Home-owners by and large seem to have been well served by FEMA. Many who were cleaning out their homes on December 20 reported having received sums large enough to cover a significant portion of the damage. But Maisel says that he has come across an unfair distribution of benefits to people in similar circumstances. “You'll have two neighbors with the same basement flooding, the same damages, and one will get $6,000 and one will get $8,000.”

But the neighborhood is also home to a large Haitian community. As in other Brooklyn neighborhoods, until Sandy, many immigrants lived in the basements of town houses owned by middle class residents. “They're the ones who really go screwed,” says Carlton Evans, a homeowner whose townhouse is on Paedergat St, which runs parallel to Paedergat Basin.
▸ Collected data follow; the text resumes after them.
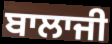
ਬਾਲਾਜੀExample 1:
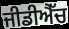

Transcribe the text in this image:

ਜੀਡੀਐੱਚ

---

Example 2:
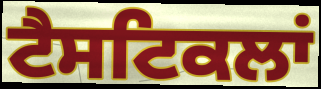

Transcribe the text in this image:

ਟੈਸਟਿਕਲਾਂ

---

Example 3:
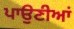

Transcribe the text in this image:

ਪਾਉਣੀਆਂ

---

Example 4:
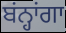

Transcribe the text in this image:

ਬਂਨ੍ਹਾਂਗਾ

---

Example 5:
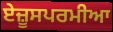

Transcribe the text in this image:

ਏਜ਼ੂਸਪਰਮੀਆ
Evans estimates the damage to his townhouse to be in the vicinity of $45,000, but between FEMA and his flood insurance, he has collected $30,000. “But my niece, she rented my basement, and she didn't get anything, and she lost all her stuff.”
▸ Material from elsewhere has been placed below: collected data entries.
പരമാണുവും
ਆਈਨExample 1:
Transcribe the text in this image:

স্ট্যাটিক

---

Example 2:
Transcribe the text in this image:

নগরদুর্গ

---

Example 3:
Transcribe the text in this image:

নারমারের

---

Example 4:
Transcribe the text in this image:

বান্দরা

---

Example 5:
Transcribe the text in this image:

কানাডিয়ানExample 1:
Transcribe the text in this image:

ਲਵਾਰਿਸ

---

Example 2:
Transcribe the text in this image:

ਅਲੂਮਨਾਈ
“There is an overlap between immigrants and basement dwellers,” Luckner Lerasseur, a FEMA specialist working out of the Holy Family Church, reports. “There is a large Haitian population in Canarsie. At first, some people were afraid to come to FEMA, but I'm Haitian, so I talk to them, make them feel comfortable.”

Lerasseur explains that FEMA has no responsibility to report persons without status who apply for aid, but Hecht of the JCC reports that still, “immigrants were fearful to apply.” That is, until he got a message from the mayor's office that they needn't worry. “They said, 'We're here to help them.' The mayor's office has been very helpful.”